I know I sound like some whiny brat who can’t leave her childhood behind. It’s not that, really. I have made peace with so much of it over the years and understand all my actions as an adult are my choices and no fault of anyone else. But I am trying to make sweeping changes to grab back the life I really wanted and see if I can make it work somehow now. As I do that, I have to navigate a lot of insecurities and barriers inside myself to see which ones I have honestly recovered from and which ones are still there despite thinking they were gone. Whenever my parents make commentary on me as a child or notice similar behaviors in my nephew, it takes me back and I get angry. Angry because I know now there was nothing wrong with me as a kid. I was challenging but I was layered and that is so cool. I wasn’t like the other kids. That’s cool. My nephew is ridiculously cool. He is forming his own one man band because of his apt for music, rhythm. He sees the world through different eyes than us. He sees patterns in ordinary places. That’s how I also see things. When I am around him, I make sense. He has such a cool life ahead because his parents are open to all his possibilities and they talk to him. They want to know him. They tried the sports thing with him and it isn’t sticking yet. They are ok with that. They aren’t trying to make him conform. They are just letting him evolve and make sure he gets the space to try anything which fancies him.
My sister recently mentioned to me that she has a new appreciation for our dad’s experience returning from Vietnam. The vets were frowned upon. He had to worry about what people might say to him at parties. He didn’t talk about anything and he stuffed his uniform into the back of the bedroom closet like he never wore it. In recent years, he has talked more openly about his experience and goes to my sister’s school and speaks to the students every Veteran’s Day. Her being gay, she understands what it feels like to compartmentalize your life and keep certain things stuffed away in the closet in order to survive. I also get it as I compartmentalize my life too.
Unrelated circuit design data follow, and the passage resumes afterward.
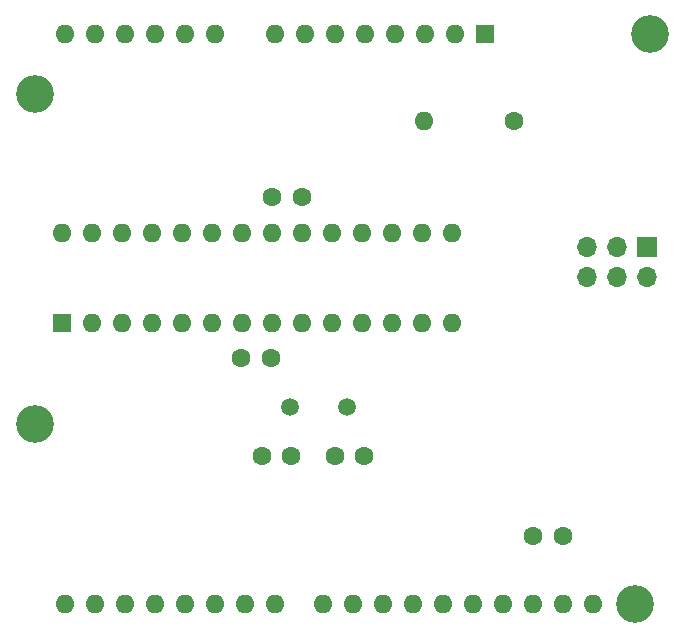
<source format=gbr>
%TF.GenerationSoftware,KiCad,Pcbnew,(6.0.6)*%
%TF.CreationDate,2022-12-20T11:11:53-08:00*%
%TF.ProjectId,AS-MULTI-UNO-01,41532d4d-554c-4544-992d-554e4f2d3031,rev?*%
%TF.SameCoordinates,Original*%
%TF.FileFunction,Soldermask,Top*%
%TF.FilePolarity,Negative*%
%FSLAX46Y46*%
G04 Gerber Fmt 4.6, Leading zero omitted, Abs format (unit mm)*
G04 Created by KiCad (PCBNEW (6.0.6)) date 2022-12-20 11:11:53*
%MOMM*%
%LPD*%
G01*
G04 APERTURE LIST*
%ADD10C,1.500000*%
%ADD11C,1.600000*%
%ADD12R,1.600000X1.600000*%
%ADD13O,1.600000X1.600000*%
%ADD14R,1.700000X1.700000*%
%ADD15O,1.700000X1.700000*%
%ADD16C,3.200000*%
G04 APERTURE END LIST*
D10*
%TO.C,Y1*%
X101244400Y-98425000D03*
X106124400Y-98425000D03*
%TD*%
D11*
%TO.C,C4*%
X97149600Y-94259400D03*
X99649600Y-94259400D03*
%TD*%
%TO.C,C2*%
X105054400Y-102616000D03*
X107554400Y-102616000D03*
%TD*%
%TO.C,C3*%
X102265800Y-80619600D03*
X99765800Y-80619600D03*
%TD*%
%TO.C,C5*%
X121889200Y-109321600D03*
X124389200Y-109321600D03*
%TD*%
D12*
%TO.C,U1*%
X81940400Y-91313000D03*
D13*
X84480400Y-91313000D03*
X87020400Y-91313000D03*
X89560400Y-91313000D03*
X92100400Y-91313000D03*
X94640400Y-91313000D03*
X97180400Y-91313000D03*
X99720400Y-91313000D03*
X102260400Y-91313000D03*
X104800400Y-91313000D03*
X107340400Y-91313000D03*
X109880400Y-91313000D03*
X112420400Y-91313000D03*
X114960400Y-91313000D03*
X114960400Y-83693000D03*
X112420400Y-83693000D03*
X109880400Y-83693000D03*
X107340400Y-83693000D03*
X104800400Y-83693000D03*
X102260400Y-83693000D03*
X99720400Y-83693000D03*
X97180400Y-83693000D03*
X94640400Y-83693000D03*
X92100400Y-83693000D03*
X89560400Y-83693000D03*
X87020400Y-83693000D03*
X84480400Y-83693000D03*
X81940400Y-83693000D03*
%TD*%
D14*
%TO.C,J1*%
X131531600Y-84856400D03*
D15*
X131531600Y-87396400D03*
X128991600Y-84856400D03*
X128991600Y-87396400D03*
X126451600Y-84856400D03*
X126451600Y-87396400D03*
%TD*%
D11*
%TO.C,R1*%
X120243600Y-74218800D03*
D13*
X112623600Y-74218800D03*
%TD*%
D11*
%TO.C,C1*%
X101376800Y-102590600D03*
X98876800Y-102590600D03*
%TD*%
D16*
%TO.C,A1*%
X131775200Y-66852800D03*
X79705200Y-99872800D03*
X79705200Y-71932800D03*
X130505200Y-115112800D03*
D12*
X117805200Y-66852800D03*
D13*
X115265200Y-66852800D03*
X112725200Y-66852800D03*
X110185200Y-66852800D03*
X107645200Y-66852800D03*
X105105200Y-66852800D03*
X102565200Y-66852800D03*
X100025200Y-66852800D03*
X94945200Y-66852800D03*
X92405200Y-66852800D03*
X89865200Y-66852800D03*
X87325200Y-66852800D03*
X84785200Y-66852800D03*
X82245200Y-66852800D03*
X82245200Y-115112800D03*
X84785200Y-115112800D03*
X87325200Y-115112800D03*
X89865200Y-115112800D03*
X92405200Y-115112800D03*
X94945200Y-115112800D03*
X97485200Y-115112800D03*
X100025200Y-115112800D03*
X104085200Y-115112800D03*
X106625200Y-115112800D03*
X109165200Y-115112800D03*
X111705200Y-115112800D03*
X114245200Y-115112800D03*
X116785200Y-115112800D03*
X119325200Y-115112800D03*
X121865200Y-115112800D03*
X124405200Y-115112800D03*
X126945200Y-115112800D03*
%TD*%
M02*

</source>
I am part of the same family. My entire life has about being stuffed into a closet or thinking I needed to change or be more like Kelly and all the other Kelly’s out there. Because it would have been easier for me to just be a happy soccer player and cheerleader than a brooding writer who listened to the Cure in my bedroom. I think my parents were terrified I would be “the weird girl” as an adult and my life would be harder than it had to be. Yet, my family fully embraces my sister and dad whose lives are much harder than their peers because of things outside their control. Since when was it in my control about who I would be? Why was it assumed I could or should change? That any difficulties in my life were brought on by me because Childhood time with Lara resonated more with me than playing soccer with Kelly? As if had I continued playing soccer I never would have suffered depression, eating disorders, anxiety. I bet Kelly wouldn’t tell you her life was easier than mine because she played soccer. In fact, of the three of us, I think Lara is the one who is most steadily living life on her terms and achieving her dreams more consistently than Kelly or me. Nobody ever asked her to be someone she isn’t.